The Taliban have urged the United States to unfreeze Afghanistan's assets after a powerful earthquake struck a rugged, mountainous region in the east of the impoverished country.
The disaster poses a new test for Afghanistan’s Taliban rulers and relief agencies which are already struggling with multiple humanitarian crises. The full extent of the destruction among the villages tucked in the mountains is slow in coming to light.
Taliban spokesman Zabihullah Mujahid told Iran’s Sahar TV Wednesday night that an emergency session was held following the earthquake to form a crisis management headquarters.
"This headquarters was formed with the participation of the ministers of health, defense, culture, interior and others, and it was decided that their representatives should quickly reach the affected areas to provide relief," he said.
It was also decided to provide food, home appliances, tents, and other basic necessities, Mujahid said, adding the ministry of defense was asked to provide all ground and air assistance to help the injured, while the ministry of health should send the necessary medicines and relief teams as soon as possible and take care of the injured.
The disaster inflicted by the 6.1-magnitude quake heaps more misery on a country where the health system has been crumbling since the US and NATO withdrawal in August. The takeover led to a cutoff of vital international financing, and most of the world has shunned the Taliban government.
In a rare move, the Taliban’s supreme leader, Haibatullah Akhundzadah pleaded with the international community and humanitarian organizations “to help the Afghan people affected by this great tragedy and to spare no effort.”
International organizations, the Red Crescent and many countries, including the Islamic Republic of Iran, Pakistan, Russia and some other countries have declared their readiness to help Afghanistan, the Taliban spokesman said.
But, he made a point of renewing Afghanistan's call on the US to release the country's assets. There are about $7 billion of Afghan funds from the country's central bank frozen in the United States.
In February, US President Joe Biden signed an executive order that would seize the Afghan assets and move half to a fund purportedly designated for humanitarian aid for Afghanistan. However, Biden nodded to legal wrangling with some 9/11 families pursuing claims against those assets as the reason for not trying to free the other half of Afghan funds allegedly for the Afghan people.
The freeze has continued amid Afghanistan's economy being on the verge of collapse, inflation soaring, and millions of Afghans on the brink of starvation.
However, Washington's callous indifference to humanitarian crises is known to all and sundry.

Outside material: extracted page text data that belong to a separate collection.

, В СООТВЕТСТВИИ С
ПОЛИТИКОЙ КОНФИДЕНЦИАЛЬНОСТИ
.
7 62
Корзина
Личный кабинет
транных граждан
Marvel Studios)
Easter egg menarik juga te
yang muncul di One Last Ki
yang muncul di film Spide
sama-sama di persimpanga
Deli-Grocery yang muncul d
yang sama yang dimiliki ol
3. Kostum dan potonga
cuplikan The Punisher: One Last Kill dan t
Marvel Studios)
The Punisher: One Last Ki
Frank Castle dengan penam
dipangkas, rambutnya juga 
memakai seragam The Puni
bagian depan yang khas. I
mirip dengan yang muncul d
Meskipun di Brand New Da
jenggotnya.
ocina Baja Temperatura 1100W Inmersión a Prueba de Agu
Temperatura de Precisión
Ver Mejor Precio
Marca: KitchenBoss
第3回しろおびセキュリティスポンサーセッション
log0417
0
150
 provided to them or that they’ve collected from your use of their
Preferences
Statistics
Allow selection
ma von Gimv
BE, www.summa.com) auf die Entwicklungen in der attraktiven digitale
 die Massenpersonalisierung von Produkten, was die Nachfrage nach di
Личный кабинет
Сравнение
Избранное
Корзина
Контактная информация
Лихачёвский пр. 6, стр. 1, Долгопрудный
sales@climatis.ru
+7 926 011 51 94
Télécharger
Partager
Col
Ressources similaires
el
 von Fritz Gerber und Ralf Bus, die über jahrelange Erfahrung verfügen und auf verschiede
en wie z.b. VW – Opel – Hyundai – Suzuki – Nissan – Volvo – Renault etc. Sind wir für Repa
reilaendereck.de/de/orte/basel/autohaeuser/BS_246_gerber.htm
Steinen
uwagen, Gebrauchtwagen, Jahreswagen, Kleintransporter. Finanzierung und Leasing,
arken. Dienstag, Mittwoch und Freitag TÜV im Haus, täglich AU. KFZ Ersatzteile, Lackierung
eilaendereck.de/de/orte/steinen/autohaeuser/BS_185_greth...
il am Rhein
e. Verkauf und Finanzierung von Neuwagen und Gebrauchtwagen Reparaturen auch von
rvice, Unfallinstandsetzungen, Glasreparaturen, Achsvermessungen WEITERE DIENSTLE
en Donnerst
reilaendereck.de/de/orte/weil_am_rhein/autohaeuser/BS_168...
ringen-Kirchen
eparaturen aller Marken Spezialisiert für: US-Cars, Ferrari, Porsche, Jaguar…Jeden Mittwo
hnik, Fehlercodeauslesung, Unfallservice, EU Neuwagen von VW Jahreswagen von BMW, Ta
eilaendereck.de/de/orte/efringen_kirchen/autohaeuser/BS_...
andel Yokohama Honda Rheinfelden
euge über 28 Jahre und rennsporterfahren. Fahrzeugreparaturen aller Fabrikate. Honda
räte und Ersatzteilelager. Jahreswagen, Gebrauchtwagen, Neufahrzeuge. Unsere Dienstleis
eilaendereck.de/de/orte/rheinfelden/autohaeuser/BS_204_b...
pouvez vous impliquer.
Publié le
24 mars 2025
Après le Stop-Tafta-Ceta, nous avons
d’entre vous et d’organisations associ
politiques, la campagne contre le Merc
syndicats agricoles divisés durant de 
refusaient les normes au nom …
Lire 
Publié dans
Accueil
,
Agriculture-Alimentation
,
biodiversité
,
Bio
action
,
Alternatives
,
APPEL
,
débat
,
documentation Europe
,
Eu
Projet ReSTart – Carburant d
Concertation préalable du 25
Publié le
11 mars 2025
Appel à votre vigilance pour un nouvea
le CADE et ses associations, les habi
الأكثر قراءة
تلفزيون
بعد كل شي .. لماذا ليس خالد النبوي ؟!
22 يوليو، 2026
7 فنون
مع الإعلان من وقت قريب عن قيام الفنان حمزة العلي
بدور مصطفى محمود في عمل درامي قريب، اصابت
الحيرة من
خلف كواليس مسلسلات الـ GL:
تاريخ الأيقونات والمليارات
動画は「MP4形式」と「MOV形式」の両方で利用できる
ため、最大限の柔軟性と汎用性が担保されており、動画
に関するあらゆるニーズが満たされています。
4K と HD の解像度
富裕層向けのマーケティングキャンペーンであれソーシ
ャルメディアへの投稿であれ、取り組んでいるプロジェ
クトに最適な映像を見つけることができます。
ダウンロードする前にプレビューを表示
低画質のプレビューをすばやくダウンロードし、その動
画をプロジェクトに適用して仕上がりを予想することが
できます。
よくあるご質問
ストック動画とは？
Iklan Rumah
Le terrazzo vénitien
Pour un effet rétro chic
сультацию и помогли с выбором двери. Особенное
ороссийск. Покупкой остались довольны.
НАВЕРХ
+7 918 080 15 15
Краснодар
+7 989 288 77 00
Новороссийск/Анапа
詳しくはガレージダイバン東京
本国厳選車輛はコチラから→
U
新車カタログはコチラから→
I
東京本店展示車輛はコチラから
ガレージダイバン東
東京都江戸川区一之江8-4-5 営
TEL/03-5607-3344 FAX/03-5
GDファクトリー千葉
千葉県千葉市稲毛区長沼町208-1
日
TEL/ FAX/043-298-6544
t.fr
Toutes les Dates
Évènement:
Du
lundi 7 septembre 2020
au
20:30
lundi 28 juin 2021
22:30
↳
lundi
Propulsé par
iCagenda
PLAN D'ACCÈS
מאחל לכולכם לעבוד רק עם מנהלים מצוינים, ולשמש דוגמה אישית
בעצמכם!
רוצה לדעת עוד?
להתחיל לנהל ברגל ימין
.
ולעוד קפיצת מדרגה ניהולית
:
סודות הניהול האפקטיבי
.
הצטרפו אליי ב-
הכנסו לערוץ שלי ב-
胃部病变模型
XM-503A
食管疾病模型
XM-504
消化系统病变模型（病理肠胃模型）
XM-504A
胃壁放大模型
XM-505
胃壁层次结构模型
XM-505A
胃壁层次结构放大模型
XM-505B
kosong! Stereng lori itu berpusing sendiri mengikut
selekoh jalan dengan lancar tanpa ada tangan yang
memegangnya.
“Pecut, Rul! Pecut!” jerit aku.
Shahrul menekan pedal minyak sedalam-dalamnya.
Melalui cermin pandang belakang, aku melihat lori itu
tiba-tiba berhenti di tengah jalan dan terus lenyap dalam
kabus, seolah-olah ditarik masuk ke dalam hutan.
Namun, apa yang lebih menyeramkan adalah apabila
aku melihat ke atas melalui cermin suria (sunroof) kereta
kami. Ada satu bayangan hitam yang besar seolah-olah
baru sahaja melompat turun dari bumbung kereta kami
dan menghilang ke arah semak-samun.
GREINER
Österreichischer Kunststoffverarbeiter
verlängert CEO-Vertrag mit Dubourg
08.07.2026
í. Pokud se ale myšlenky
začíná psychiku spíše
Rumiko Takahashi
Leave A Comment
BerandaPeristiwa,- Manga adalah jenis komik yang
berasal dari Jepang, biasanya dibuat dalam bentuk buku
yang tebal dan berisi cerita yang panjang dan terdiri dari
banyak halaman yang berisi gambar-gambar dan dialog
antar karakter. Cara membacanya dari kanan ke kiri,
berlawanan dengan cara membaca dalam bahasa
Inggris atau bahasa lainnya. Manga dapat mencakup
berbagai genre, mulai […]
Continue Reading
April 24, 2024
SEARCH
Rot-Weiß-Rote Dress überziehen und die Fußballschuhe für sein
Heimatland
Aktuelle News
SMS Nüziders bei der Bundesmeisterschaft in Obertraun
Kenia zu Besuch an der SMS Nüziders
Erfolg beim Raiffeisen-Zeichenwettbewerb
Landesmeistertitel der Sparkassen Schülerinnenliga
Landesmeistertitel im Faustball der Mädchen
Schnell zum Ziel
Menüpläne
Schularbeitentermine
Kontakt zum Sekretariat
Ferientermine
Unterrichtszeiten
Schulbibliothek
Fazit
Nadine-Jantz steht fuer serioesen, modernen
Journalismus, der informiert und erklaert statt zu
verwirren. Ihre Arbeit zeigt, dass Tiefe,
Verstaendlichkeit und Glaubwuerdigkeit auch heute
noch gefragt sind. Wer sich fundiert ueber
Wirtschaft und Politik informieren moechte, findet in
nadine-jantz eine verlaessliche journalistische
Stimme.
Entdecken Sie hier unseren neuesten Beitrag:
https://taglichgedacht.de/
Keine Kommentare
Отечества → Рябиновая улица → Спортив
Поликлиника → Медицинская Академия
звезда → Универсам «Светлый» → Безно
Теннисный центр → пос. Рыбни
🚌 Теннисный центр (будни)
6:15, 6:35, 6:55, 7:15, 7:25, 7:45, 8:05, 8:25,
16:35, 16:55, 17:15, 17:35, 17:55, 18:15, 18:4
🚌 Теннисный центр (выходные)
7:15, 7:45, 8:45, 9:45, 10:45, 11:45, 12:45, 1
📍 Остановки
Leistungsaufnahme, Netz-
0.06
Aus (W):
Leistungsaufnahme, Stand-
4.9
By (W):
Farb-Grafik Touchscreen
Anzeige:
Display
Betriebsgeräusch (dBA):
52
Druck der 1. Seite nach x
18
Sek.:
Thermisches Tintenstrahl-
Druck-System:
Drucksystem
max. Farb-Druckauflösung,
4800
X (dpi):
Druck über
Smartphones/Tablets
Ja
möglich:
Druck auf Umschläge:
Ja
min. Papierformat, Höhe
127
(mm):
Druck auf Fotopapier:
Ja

When Iran was hit by the worst coronavirus pandemic in the Middle East, calls mounted from around the world on the United States to ease sanctions on the country in order to allow the Islamic Republic to buy vital medical equipment and vaccines from abroad, but Washington was unimpressed.
On Wednesday, Iran’s embassy in Kabul said the Islamic Republic had dispatched two cargo planes carrying first aid supplies to the quake-hit country.
Relief and rescue teams of Iran’s Red Crescent Society (IRCS) and medical and volunteer squads have also been put on standby to be deployed to Afghanistan, it added.
According to the United Nations, an estimated $15 million in emergency relief aid is immediately needed “to respond to multi-sector needs" in the affected areas.